La situazione non semplice con cui si è aperto il 2022 ha alimentato le preoccupazioni per il recupero del settore tessile-moda italiano. “Il 2021 si è chiuso con una ripresa a macchia di leopardo – spiega Tamborini – per esempio i distretti che producono per lo sportswear hanno realizzato performance migliori rispetto al formale. Siamo però tornati in una fase critica. La situazione non è leggibile dal punto di vista delle previsioni. Domina l’incertezza che in genere porta a viaggiare di meno e a fare più attenzione alle spese”. Impossibili le previsioni anche sul fronte produttivo. “Sono a rischio i fornitori e le aziende che producono prodotti chimici a monte della filiera, oltre alla supply chain dalla Cina che era la fabbrica del mondo a causa dei costi dei trasporti marittimi. Il tutto di fronte ad un mercato che vuole tutto e subito”.

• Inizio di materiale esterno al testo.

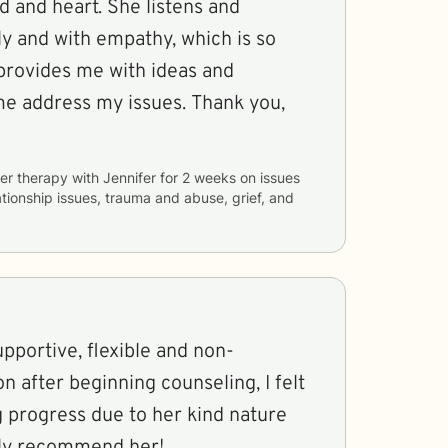
t. She listens and
y and with empathy, which is so
dress my issues. Thank you,
er therapy with
Jennifer
for
2 weeks
on issues
ationship issues, trauma and abuse, grief, and
upportive, flexible and non-
n after beginning counseling, I felt
g progress due to her kind nature
ghly recommend her!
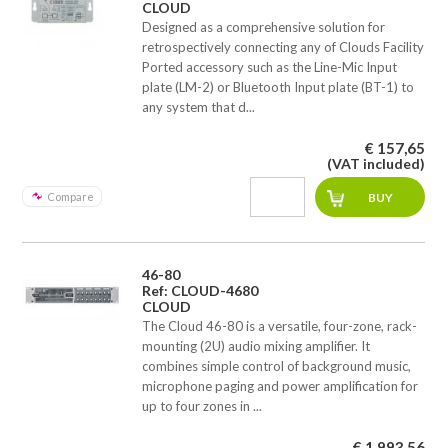
CLOUD
Designed as a comprehensive solution for
retrospectively connecting any of Clouds Facility
Ported accessory such as the Line-Mic Input
plate (LM-2) or Bluetooth Input plate (BT-1) to
any system that d...
€ 157,65
(VAT included)
Compare
46-80
Ref: CLOUD-4680
CLOUD
The Cloud 46-80 is a versatile, four-zone, rack-
mounting (2U) audio mixing amplifier. It
combines simple control of background music,
microphone paging and power amplification for
up to four zones in ...
€ 1.993,56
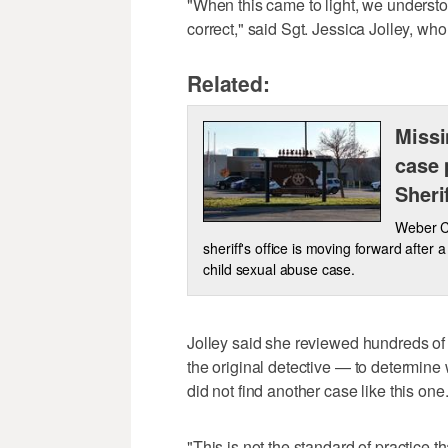
"When this came to light, we understo
correct," said Sgt. Jessica Jolley, wh
Related:
Missi
case 
Sheri
Weber Co
sheriff's office is moving forward after 
child sexual abuse case.
Jolley said she reviewed hundreds of 
the original detective — to determine
did not find another case like this one
"This is not the standard of practice 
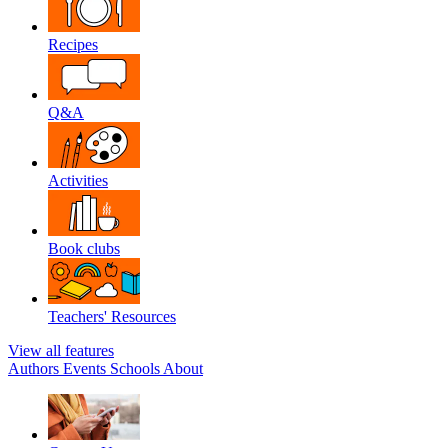
Recipes
Q&A
Activities
Book clubs
Teachers' Resources
View all features
Authors
Events
Schools
About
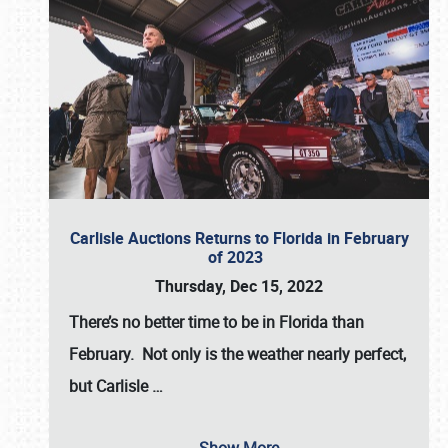
Carlisle Auctions Returns to Florida in February
of 2023
Thursday, Dec 15, 2022
There’s no better time to be in Florida than
February. Not only is the weather nearly perfect,
but
Carlisle
…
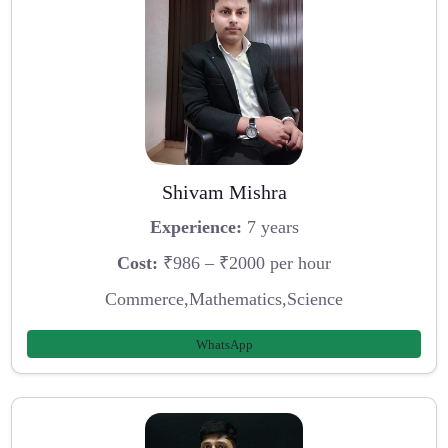
Shivam Mishra
Experience:
7 years
Cost:
₹986 – ₹2000 per hour
Commerce,Mathematics,Science
WhatsApp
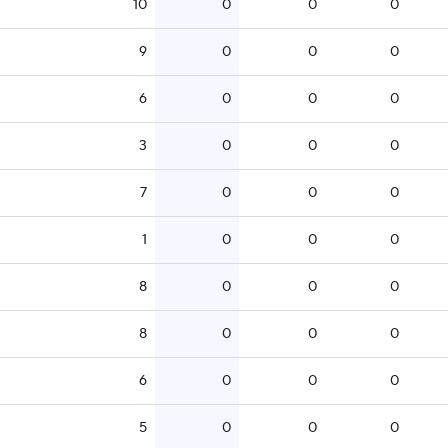
10
0
0
0
9
0
0
0
6
0
0
0
3
0
0
0
7
0
0
0
1
0
0
0
8
0
0
0
8
0
0
0
6
0
0
0
5
0
0
0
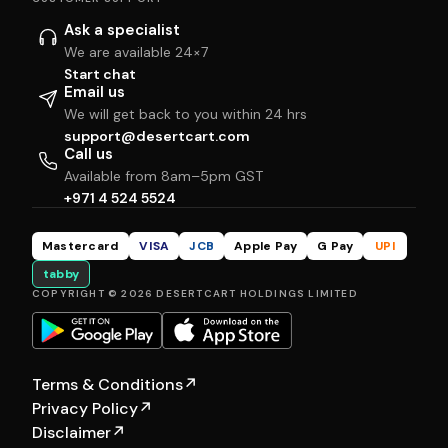
Ask a specialist
We are available 24×7
Start chat
Email us
We will get back to you within 24 hrs
support@desertcart.com
Call us
Available from 8am–5pm GST
+971 4 524 5524
Mastercard
VISA
JCB
Apple Pay
G Pay
UPI
tabby
COPYRIGHT © 2026 DESERTCART HOLDINGS LIMITED
Terms & Conditions
↗
Privacy Policy
↗
Disclaimer
↗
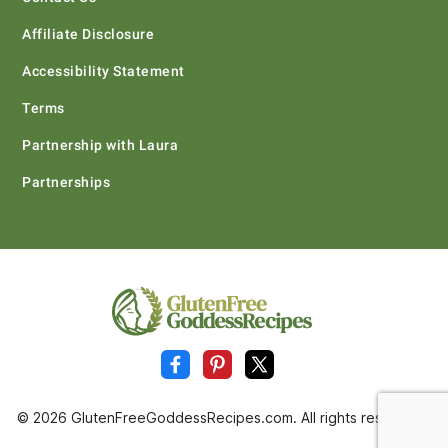
Affiliate Disclosure
Accessibility Statement
Terms
Partnership with Laura
Partnerships
© 2026 GlutenFreeGoddessRecipes.com. All rights reserved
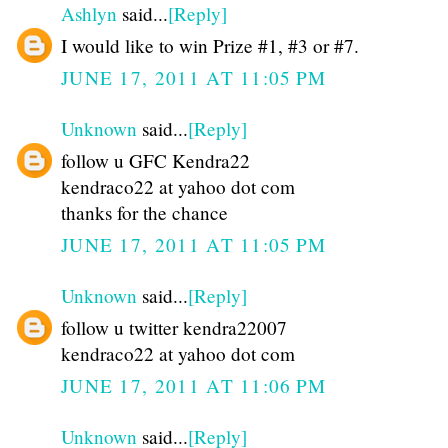
Ashlyn
said...
[Reply]
I would like to win Prize #1, #3 or #7.
JUNE 17, 2011 AT 11:05 PM
Unknown
said...
[Reply]
follow u GFC Kendra22
kendraco22 at yahoo dot com
thanks for the chance
JUNE 17, 2011 AT 11:05 PM
Unknown
said...
[Reply]
follow u twitter kendra22007
kendraco22 at yahoo dot com
JUNE 17, 2011 AT 11:06 PM
Unknown
said...
[Reply]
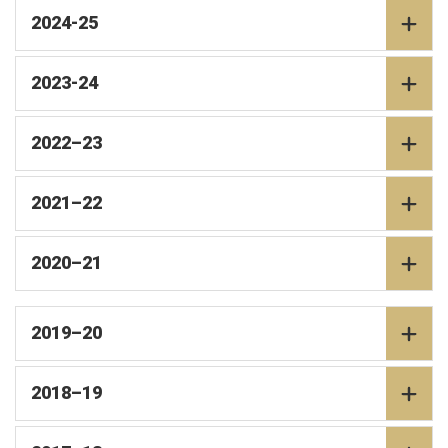
2024-25
2023-24
2022–23
2021–22
2020–21
2019–20
2018–19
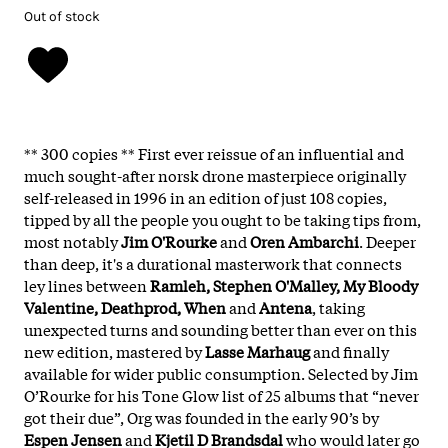
Out of stock
** 300 copies ** First ever reissue of an influential and
much sought-after norsk drone masterpiece originally
self-released in 1996 in an edition of just 108 copies,
tipped by all the people you ought to be taking tips from,
most notably
Jim O'Rourke
and
Oren Ambarchi
. Deeper
than deep, it's a durational masterwork that connects
ley lines between
Ramleh, Stephen O'Malley, My Bloody
Valentine, Deathprod, When
and
Antena
, taking
unexpected turns and sounding better than ever on this
new edition, mastered by
Lasse Marhaug
and finally
available for wider public consumption. Selected by Jim
O’Rourke for his Tone Glow list of 25 albums that “never
got their due”, Org was founded in the early 90’s by
Espen Jensen
and
Kjetil D Brandsdal
who would later go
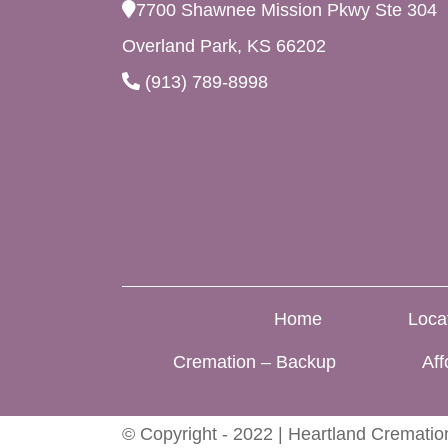
7700 Shawnee Mission Pkwy Ste 304
Overland Park, KS 66202
(913) 789-8998
Home
Loca
Cremation – Backup
Aff
© Copyright - 2022 | Heartland Cremation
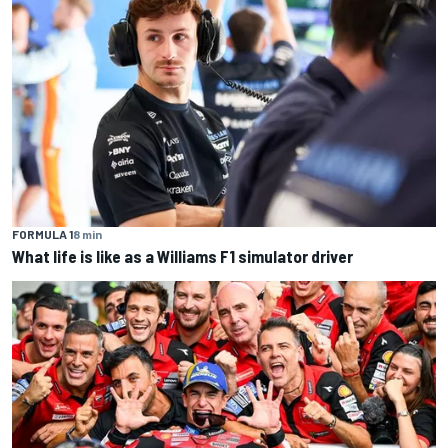
FORMULA 1
8 min
What life is like as a Williams F1 simulator driver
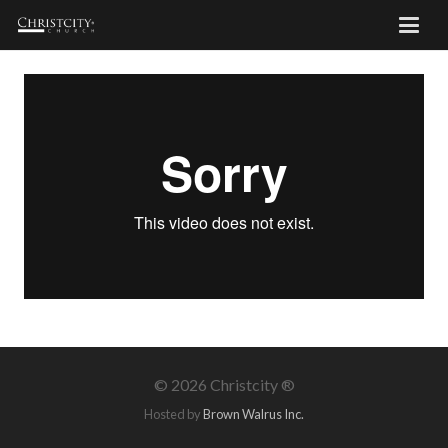
©
2026 Christcity ®
Hosted by
Brown Walrus Inc.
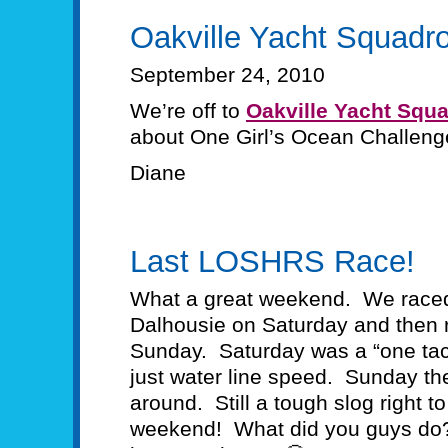
Oakville Yacht Squadr
September 24, 2010
We’re off to
Oakville Yacht Squ
about One Girl’s Ocean Challeng
Diane
Last LOSHRS Race!
What a great weekend. We raced
Dalhousie on Saturday and then 
Sunday. Saturday was a “one tack
just water line speed. Sunday th
around. Still a tough slog right t
weekend! What did you guys do? R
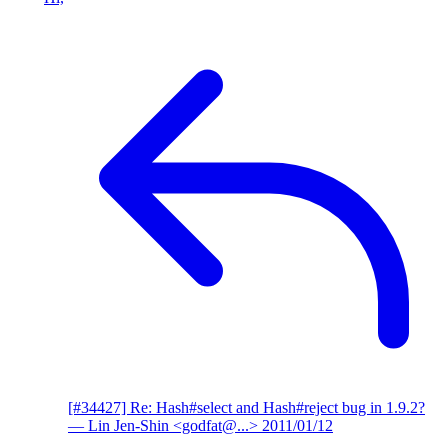
[#34427] Re: Hash#select and Hash#reject bug in 1.9.2?
— Lin Jen-Shin <godfat@...>
2011/01/12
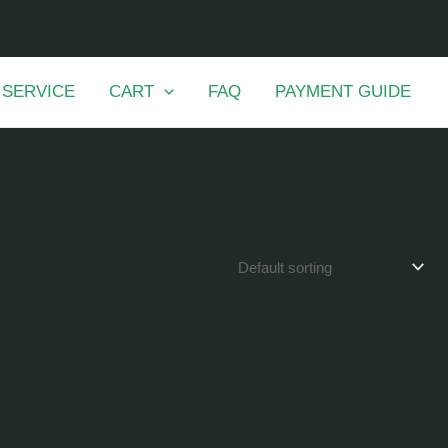
 SERVICE
CART
FAQ
PAYMENT GUIDE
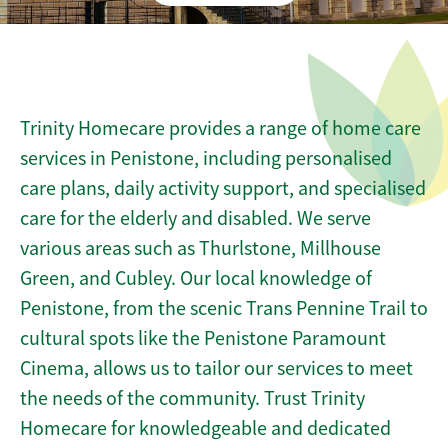
Trinity Homecare provides a range of home care
services in Penistone, including personalised
care plans, daily activity support, and specialised
care for the elderly and disabled. We serve
various areas such as Thurlstone, Millhouse
Green, and Cubley. Our local knowledge of
Penistone, from the scenic Trans Pennine Trail to
cultural spots like the Penistone Paramount
Cinema, allows us to tailor our services to meet
the needs of the community. Trust Trinity
Homecare for knowledgeable and dedicated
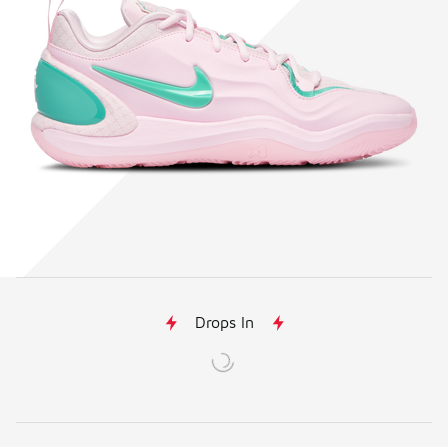
Drops In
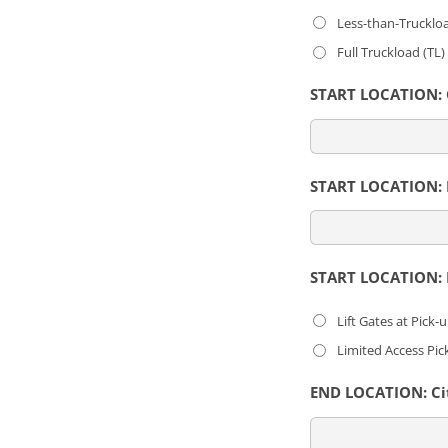
Less-than-Trucklo
Full Truckload (TL
START LOCATION: C
START LOCATION: L
START LOCATION: E
Lift Gates at Pick-
Limited Access Pic
END LOCATION: Cit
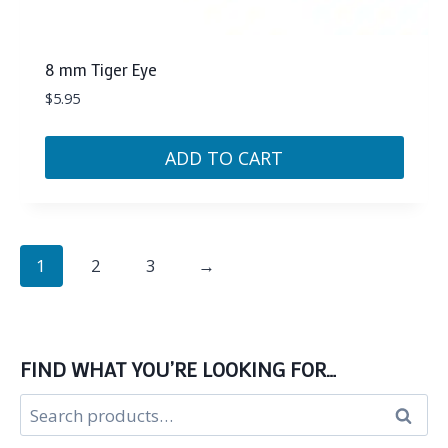
8 mm Tiger Eye
$
5.95
ADD TO CART
1
2
3
→
FIND WHAT YOU’RE LOOKING FOR…
Search
Search
for:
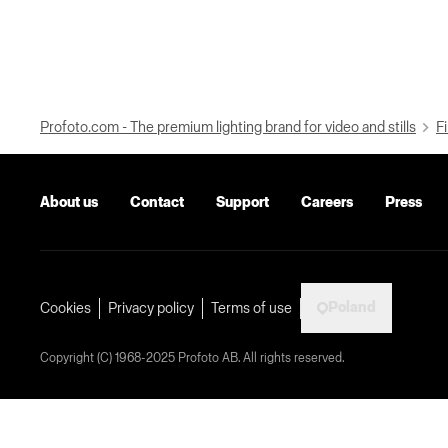
Profoto.com - The premium lighting brand for video and stills
Fi
About us
Contact
Support
Careers
Press
Poland
Cookies
Privacy policy
Terms of use
Copyright (C) 1968-2025 Profoto AB. All rights reserved.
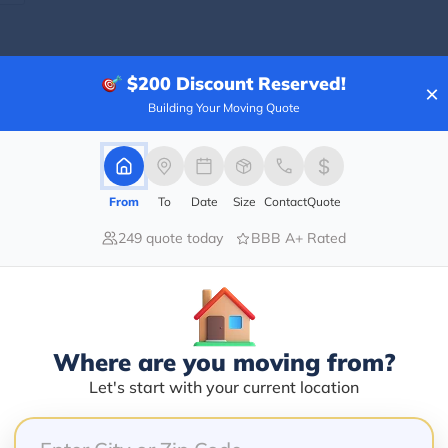
$200
Discount Reserved!
×
Blogs
Building Your Moving Quote
From
To
Date
Size
Contact
Quote
249 quote today
BBB A+ Rated
Where are you moving from?
Let's start with your current location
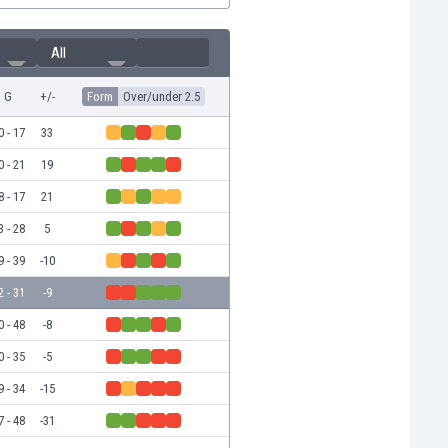
All
G
+/-
Form
Over/under 2.5
0 - 17
33
0 - 21
19
8 - 17
21
3 - 28
5
9 - 39
-10
2 - 31
-9
0 - 48
-8
0 - 35
-5
9 - 34
-15
7 - 48
-31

Guardando oltre la situazione contingente, uno dei punti fermi del mandato del neo presidente Tamborini sarà la sfida della vera sostenibilità di settore. “È stato un concetto spesso abusato ma è altrettanto vero che è un concetto fondamentale per il nostro settore, dato che un sesto dei lavoratori di tutto il mondo sono impegnati nel comparto tessile. Ed è anche un settore al centro della produzione di molti scarti”. Per questo motivo, secondo Tamborini, sono due le direttrici da percorrere. “Dobbiamo utilizzare gli indici europei sulla sostenibilità. E va portato avanti il discorso sulla riciclabilità, inteso come tendenza al riuso, al riciclo appunto e, in ultima possibilità, la termovalorizzazione nelle discariche”. Nei mesi scorsi Smi ha dato vita al consorzio Retex.Green, formato esclusivamente da produttori italiani, per il riciclo nella moda. “Oggi è già presente la raccolta di abiti usati ma in alcuni casi non è gestita in modo ottimale e, comunque, non è sufficiente. L’Italia ha recepito in anticipo la norma europea che prevede l’obbligo della differenziata anche nel tessile e questa indicazione prevede he l’obbligo sia esteso anche al produttore, cosa che probabilmente avverrà nel 2023”. Come già accade in altri settori, quindi, anche i produttori di abbigliamento saranno responsabili del riciclo. “Come consorzio stiamo dando un servizio alle imprese e stiamo dialogando costantemente con il governo per gestire al meglio questo cambiamento. Che è anche un’opportunità perché ricordiamoci che la gestione della fase del riciclo potrebbe portare a nuovi posti di lavoro”.